According to the Economic Freedom of the World: 2005 Annual Report, which is published by the Fraser Institute in Canada, Estonia ranked as the ninth economically freest country in the world. It also ranked as the freest country in the former communist bloc. The rating of Estonia, which is measured on a scale from 0 to 10, where 10 represents the highest measured level of freedom and 0 represents the lowest measured level of freedom, has also been improving. While Estonia's rating was only 7.1 in 2000, by 2003 it rose to 7.8.

But improvement in the individual components of Estonia's economic freedom has been uneven. Government consumption as a percentage of GDP remains high, giving Estonia a mere 4.4 out of 10. The combined measure of the top marginal income and payroll tax rate has actually worsened from 4.0 in 2000 to 3.0 in 2003. At 6.5, the impartiality of the legal system needs improvement as does the protection of intellectual property (6.2). Worryingly, administrative obstacles to the creation of new businesses have worsened from 7.6 in 2000 to 5.5 in 2003. There is no time for complacency.

Moreover, it would be a huge mistake to think that EU membership guarantees Estonia's future prosperity. In fact, the EU could have a deleterious effect on Estonia's growth. To be sure, the ideas behind the creation of the European common market were very sound. Trade protectionism that followed World War I worsened the world-wide economic recession and contributed to the rise of authoritarian regimes. It was, therefore, highly desirable to return to the pre-war days of free commerce, and to eliminate barriers to the movement of people, goods, services and capital. As such, the signing of the Treaty of Rome in 1957 and the establishment of the European Economic Community were steps in the right direction.

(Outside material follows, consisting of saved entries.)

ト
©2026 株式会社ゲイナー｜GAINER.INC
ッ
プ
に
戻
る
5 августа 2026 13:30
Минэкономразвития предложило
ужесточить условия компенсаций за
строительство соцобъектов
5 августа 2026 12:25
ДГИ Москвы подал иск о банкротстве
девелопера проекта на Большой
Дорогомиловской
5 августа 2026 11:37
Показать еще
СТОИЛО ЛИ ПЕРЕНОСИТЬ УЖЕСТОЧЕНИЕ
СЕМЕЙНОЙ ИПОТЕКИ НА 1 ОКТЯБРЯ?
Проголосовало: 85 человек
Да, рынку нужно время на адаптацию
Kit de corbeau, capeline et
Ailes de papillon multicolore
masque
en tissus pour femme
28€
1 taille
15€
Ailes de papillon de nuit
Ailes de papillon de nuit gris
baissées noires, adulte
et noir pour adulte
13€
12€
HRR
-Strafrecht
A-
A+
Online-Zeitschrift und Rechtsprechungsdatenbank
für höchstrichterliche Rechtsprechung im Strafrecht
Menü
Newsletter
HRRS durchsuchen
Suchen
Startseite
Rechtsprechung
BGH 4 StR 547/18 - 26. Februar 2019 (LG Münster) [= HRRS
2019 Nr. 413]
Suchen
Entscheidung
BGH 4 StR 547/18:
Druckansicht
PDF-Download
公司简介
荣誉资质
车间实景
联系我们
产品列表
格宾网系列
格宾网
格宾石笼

Unfortunately, the benefits of the EEC were partly offset by its costs. The creation of the Common Agricultural Policy, for example, was staggeringly costly in terms of money and economic efficiency. Moreover, over the succeeding years, the costs of the EU membership began to rise. The initial "liberalizing" phase of European integration, which focused on the removal of barriers to cross-border trade, gave way to centralization, regulation and harmonization. Harmonization of rules and regulations throughout the EU should be of particular concern to Estonia. For example, lobbying by special interest groups in Western Europe can result in harmonization of production standards at Western levels, thus increasing production costs in Estonia.

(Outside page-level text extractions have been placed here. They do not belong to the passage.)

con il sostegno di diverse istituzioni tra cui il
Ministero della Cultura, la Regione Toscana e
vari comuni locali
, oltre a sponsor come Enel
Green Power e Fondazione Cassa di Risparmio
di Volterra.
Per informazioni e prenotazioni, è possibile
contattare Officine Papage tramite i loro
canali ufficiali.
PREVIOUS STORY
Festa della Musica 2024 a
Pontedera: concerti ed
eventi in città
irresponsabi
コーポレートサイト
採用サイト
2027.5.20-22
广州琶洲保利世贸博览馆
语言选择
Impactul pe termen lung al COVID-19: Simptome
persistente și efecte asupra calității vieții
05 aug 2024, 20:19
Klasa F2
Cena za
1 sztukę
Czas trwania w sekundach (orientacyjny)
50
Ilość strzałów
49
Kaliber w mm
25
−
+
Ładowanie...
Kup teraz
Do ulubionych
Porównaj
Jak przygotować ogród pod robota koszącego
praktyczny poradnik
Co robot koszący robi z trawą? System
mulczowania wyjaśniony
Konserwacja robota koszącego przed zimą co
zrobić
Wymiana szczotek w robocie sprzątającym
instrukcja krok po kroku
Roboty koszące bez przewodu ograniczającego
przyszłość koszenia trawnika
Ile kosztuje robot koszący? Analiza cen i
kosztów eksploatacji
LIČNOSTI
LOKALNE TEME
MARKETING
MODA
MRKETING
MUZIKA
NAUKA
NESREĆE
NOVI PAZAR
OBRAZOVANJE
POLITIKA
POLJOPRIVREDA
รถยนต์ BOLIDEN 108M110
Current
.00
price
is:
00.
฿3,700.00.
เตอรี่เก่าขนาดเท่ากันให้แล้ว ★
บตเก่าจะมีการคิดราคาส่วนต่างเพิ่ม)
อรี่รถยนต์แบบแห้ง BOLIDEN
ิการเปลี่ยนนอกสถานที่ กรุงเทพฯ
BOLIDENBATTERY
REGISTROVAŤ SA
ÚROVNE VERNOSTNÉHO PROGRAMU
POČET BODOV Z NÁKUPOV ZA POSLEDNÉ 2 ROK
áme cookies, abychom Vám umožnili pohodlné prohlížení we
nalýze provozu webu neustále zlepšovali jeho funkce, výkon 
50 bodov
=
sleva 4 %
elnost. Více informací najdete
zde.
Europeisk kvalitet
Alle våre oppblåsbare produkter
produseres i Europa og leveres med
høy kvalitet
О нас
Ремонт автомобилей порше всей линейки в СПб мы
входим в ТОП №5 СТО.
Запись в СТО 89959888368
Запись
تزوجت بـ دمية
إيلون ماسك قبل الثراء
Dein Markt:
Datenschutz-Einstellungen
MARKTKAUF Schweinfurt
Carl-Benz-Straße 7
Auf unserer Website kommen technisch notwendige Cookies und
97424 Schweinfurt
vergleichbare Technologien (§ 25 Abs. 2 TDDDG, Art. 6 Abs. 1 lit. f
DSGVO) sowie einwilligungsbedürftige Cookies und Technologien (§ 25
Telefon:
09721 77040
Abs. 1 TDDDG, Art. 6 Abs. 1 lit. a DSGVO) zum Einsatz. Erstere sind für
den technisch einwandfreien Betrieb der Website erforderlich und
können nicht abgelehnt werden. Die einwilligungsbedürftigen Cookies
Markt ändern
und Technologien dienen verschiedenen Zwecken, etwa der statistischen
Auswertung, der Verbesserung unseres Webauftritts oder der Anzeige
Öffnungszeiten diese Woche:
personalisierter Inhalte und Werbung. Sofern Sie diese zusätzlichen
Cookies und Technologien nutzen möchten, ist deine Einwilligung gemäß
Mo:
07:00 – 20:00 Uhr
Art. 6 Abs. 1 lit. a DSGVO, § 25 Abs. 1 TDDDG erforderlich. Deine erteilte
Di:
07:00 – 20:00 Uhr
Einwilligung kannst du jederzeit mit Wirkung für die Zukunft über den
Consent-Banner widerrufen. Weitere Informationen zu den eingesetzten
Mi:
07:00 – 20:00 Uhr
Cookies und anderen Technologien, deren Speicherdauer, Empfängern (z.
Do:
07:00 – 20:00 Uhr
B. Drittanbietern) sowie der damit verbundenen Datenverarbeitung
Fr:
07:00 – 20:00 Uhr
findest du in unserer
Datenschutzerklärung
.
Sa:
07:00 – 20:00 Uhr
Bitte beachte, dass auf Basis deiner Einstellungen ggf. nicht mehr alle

Similarly, Estonians should be aware of the limits of free trade in the EU. The process of economic liberalization has been uneven. Though the trade in goods is largely free, the movement of labor and capital remains restricted. The same goes for the free movement of services. Today, 70 percent of the EU's GDP is generated by the service industry. Yet, European countries cannot agree on full liberalization. For example, the so-called "country of origin" principle, which would have made it easier for companies in the new member states, including Estonia, to outcompete their Western rivals and benefit consumers by driving down prices, was left out of the recently agreed services directive.

In a recent speech, President Vaclav Klaus of the Czech Republic argued that economic liberalization functions according to the law of diminishing returns. As such, decades old liberalization of the movement of goods and partial freeing of the capital and labor markets can no longer provide satisfactory stimulus to the EU economy. The numbers seem to support his view. The average annual economic growth in the EU was 4.9 percent in the 1960s, 3 percent in the 1970s, 2.4 percent in the 1980s, 1.9 percent in the 1990s and 0.9 percent between 2000 and 2005. If Klaus is right, then Estonia, which has entered the EU in its "harmonizing" phase, will be increasingly subjected to the rising costs and diminishing benefits of the EU membership.

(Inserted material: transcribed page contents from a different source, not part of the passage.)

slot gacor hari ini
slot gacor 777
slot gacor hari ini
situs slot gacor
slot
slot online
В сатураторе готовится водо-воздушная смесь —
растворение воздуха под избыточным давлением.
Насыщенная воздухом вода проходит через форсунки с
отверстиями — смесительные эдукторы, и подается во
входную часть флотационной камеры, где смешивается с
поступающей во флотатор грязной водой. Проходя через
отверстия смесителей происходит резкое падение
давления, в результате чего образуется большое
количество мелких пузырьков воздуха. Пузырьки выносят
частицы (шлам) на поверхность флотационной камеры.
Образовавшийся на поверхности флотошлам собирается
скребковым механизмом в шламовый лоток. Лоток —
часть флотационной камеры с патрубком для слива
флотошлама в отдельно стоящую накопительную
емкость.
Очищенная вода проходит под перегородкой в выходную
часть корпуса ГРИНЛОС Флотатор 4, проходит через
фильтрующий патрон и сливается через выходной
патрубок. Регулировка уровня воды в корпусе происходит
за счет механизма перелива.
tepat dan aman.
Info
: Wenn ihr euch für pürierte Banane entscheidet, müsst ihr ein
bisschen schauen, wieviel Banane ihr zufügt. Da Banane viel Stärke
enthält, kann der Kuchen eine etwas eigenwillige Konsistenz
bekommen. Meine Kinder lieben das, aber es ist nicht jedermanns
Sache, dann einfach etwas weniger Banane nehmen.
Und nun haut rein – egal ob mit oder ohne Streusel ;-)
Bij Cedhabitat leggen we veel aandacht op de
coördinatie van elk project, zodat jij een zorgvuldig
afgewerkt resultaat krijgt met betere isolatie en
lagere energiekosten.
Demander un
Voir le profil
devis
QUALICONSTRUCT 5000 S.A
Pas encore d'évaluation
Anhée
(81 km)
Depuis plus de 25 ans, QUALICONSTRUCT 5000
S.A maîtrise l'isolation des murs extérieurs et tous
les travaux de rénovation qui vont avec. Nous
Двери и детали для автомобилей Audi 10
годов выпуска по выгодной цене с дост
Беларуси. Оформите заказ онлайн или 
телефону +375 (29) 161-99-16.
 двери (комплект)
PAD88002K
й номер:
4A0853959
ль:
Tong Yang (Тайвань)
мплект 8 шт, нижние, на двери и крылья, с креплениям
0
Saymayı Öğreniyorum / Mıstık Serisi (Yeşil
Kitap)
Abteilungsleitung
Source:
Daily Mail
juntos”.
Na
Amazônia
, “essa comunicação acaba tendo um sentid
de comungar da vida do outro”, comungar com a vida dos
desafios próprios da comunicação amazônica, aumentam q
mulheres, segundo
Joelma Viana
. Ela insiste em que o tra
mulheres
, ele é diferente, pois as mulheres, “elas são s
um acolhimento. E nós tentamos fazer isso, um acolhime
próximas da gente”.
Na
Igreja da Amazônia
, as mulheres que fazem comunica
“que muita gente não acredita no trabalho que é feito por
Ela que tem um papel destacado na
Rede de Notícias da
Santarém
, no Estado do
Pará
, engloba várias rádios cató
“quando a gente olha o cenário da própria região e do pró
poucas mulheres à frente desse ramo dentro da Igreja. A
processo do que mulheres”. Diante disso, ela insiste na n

The above arguments do not necessarily mean that Estonia has to withdraw from the EU at the earliest convenience. Clearly, other factors, including increased sense of security from undue Russian influence that emanates from Estonia's closer association with the rest of Europe, are of considerable importance. But, a sense of realism about the EU and recognition of its shortcomings are important as well. The Estonian government should make a supreme effort to work with other reformist member states who are trying to move the EU away from "harmonization" and bring it closer to the original "liberalizing" phase. There are those, who believe that such drive is doomed to encounter insuperable obstacles in some Western European countries, including, most prominently, France. But, Estonians ought to give it a try.

Marian L. Tupy is assistant director of the Project on Global Economic Liberty at the Cato Institute.